» **TUGAS ANDA**: Lanjutkan teks tentang morfologi tanah Latosol Darmaga dan Andosol Sukamantri mulai setelah kalimat terakhir yang tertera.

┌─ TEKS KAJIAN

Senin, 16 April 2012

MORFOLOGI TANAH LATOSOL DARMAGA DAN ANDOSOL SUKAMANTRI


BAB 1
PENDAHULUAN
A.Latar belakang
Sifat morfologi tanah adalah sifat-sifat tanah yang dapat diamati dan dipelajari di lapang. Sebagian dari sifat-sifat morfologi tanah merupakan sifat-sifat fisik dari tanah tersebut. Sifat fisik dan morfologi tanah tersebut meliputi batas-batas horison, warna tanah, tekstur dan struktur tanah, konsistensi, drainase tanah, kerapatan lindak (bulk density), pori-pori tanah, potensi mengembang dan mengerut (nilai COLE), kematangan tanah (nilai-N), dan sifat-sifat lain seperti keadaan batuan, padas (Pan), kedalaman efektif dan lereng.
Penyebaran jenis-jenis tanah di Indonesia yang termasuk subur adalah adalah tanah-tanah Inceptisol, Entisol, Vertsol, Alfisol. Tanah-tanah ini sebagian besar sudah diusahakan manusia. Walaupun termasuk tanah yang cukup subur, tetapi untuk peningkatan produksi masih diperlukan saha-usaha intensifikasi antara lain dengan pemupukan dan pemeliharaan tanah dan tanaman yang sebaik-baiknya.
Tanah-tanah yang belum diusahakan di Indonesia umumnya tinggal tanah-tanah yang kurang baik yang disebut tanah marginal. Walaupun demikian dengan kemajuan-kemajuan tekologi, tanah-tanah ini pun di masa mendatang akan dapat diusahakan dengan baik. Tanah- tanah marginal ini sekarang merupakan sasaran pemerintah untuk melakukan perluasan areal pertanian (ekstensifikasi).
Melalui kegiatan pengamatan morfologi tanah, akan dilakukan pendeskripsian informasi dari dalam profil dan kondisi lingkungan sekitarnya. Dari situ akan diketahui kemampuan atau kesesuaian tanah dari masing-masing jenis tanah untuk penggunaan-pengunaan tanah tertentu.

└─
┌─ BAHAN YANG DISEDIAKAN

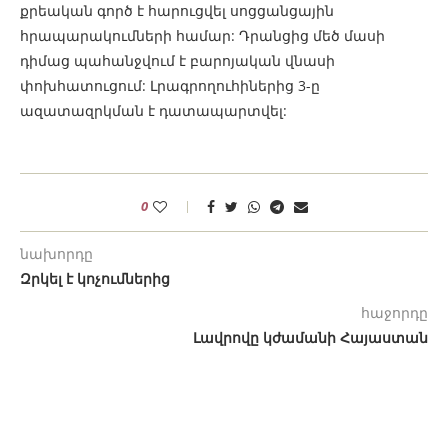
քրեական գործ է հարուցվել սոցցանցային
հրապարակումների համար: Դրանցից մեծ մասի
դիմաց պահանջվում է բարոյական վնասի
փոխհատուցում: Լրագրողուհիներից 3-ը
ազատազրկման է դատապարտվել:
0
նախորդը
Զրկել է կոչումներից
հաջորդը
Լավրովը կժամանի Հայաստան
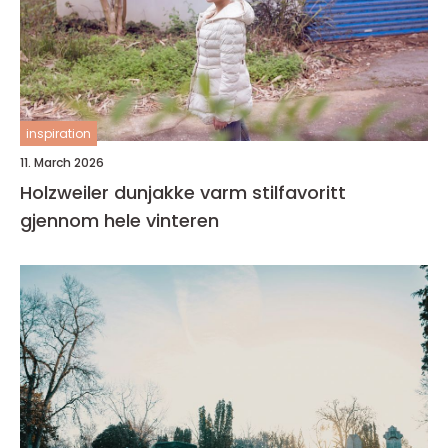
inspiration
11. March 2026
Holzweiler dunjakke varm stilfavoritt
gjennom hele vinteren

└─

» **RUANG JAWABAN**:
B.Tujuan
1.      Mahasiswa dapat mendeskripsikan profil tanah yang dibuat di kebun percobaan Sukamantri dan di sekitar kampus Darmaga dengan baik tanpa harus mengklasifikasikannya.
2.      Dapat membandingakan morfologi tanah Latosol dan Andosol yang diperoleh, serta membandingkannya dengan literatur.

C. Tinjauan Pustaka
Soepardi (1983) mengemukakan bahwa berdasarkan Peta Tanah Bagan tahun 1976, luas total daratan Indonesia diduga sekitar 190.9 juta ha, yakni sedikit di bawah angka yang dikemukakan oleh Biro Pusat Statistik (1982) yaitu 192 juta ha. Selanjutnya dikemukakan seluas lebih dari 27 juta ha merupakan tanah organik dan di antara itu pula terdapat seluas 4.6 juta lahan yang dipengaruhi pasang surut. Sementara itu Sitorus (1989) mengemukakan bahwa dengan menggunakan angka dugaan Harrop (1974) dimana dari seluruh luas daratan Indonesia terdapat 64.35 juta ha lahan yang dapat ditanami, berarti hanya sekitar sepertiga dari jumlah lahan di atas yang dapat digunakan untuk produksi bahan makanan.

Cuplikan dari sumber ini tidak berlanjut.